Banking on the Palestinians?

The Obama Administration, still intent on wrecking as much destruction as possible both domestically and internationally, abstained on the UN vote condemning Israel for their presence in East Jerusalem and for settlements in the so-called "Occupied Territories" of the West Bank.

I write "so-called' because as far as I know, no one called them that until after the Six Day War in 1967.  Although set aside as part of a proposed Palestinian Arab state following WWII, the territory was seized by Jordan in the 1948 war. Jordan granted citizenship to the Palestinians who lived in the West Bank as well as the tens of thousands who fled or were expelled from Israel during that war. The area also elected representatives to the Jordanian parliament.

Only after Israel captured the West Bank in  1967 did the West Bank became known as the "Occupied Territories." And even after Jordan and Israel signed a peace treaty in 1994 in which they normalized relations and Jordan gave up any claims to the West Bank, the name has stuck. Normally, treaties between sovereign powers go unchallenged by governments not party to those treaties. Not so, in this case. Both individual governments around the globe and various international organizations refuse the recognize the treaty.

The UN resolution and the Obama administration's abstention are largely symbolic for now. And with the advent of the Trump administration, it probably will remain so indefinitely. The resolution will neither stop the on-going construction of settlements nor spark the dismantling of existing ones. But its symbolic import should not be underestimated. It suggests that Israel carries responsibility for the lack of progress for peace negotiations during the Obama years--that settlement construction keeps the Palestinians from the bargaining table.
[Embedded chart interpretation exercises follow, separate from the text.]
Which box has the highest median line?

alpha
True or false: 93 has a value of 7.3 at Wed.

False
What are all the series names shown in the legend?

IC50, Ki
Settlements, however, are not the issue. In any comprehensive peace accord, settlements can be dismantled. The physical structures can be evacuated and turned over to the new Palestinian sovereignty. Or the current Jewish residents can continue to live there under Palestinian rule, just like tens of thousands of Palestinian Arabs and Christians who currently live under Israeli rule within Israel's borders. Until a peace treaty is signed, they remain a negotiating point.

The Palestinians, however, already have demonstrated their implacability during the efforts of previous administrations to secure peace. Rather than encouraging peace talks, the UN resolution and the Obama administration's implicit support of it only emboldens this implacability.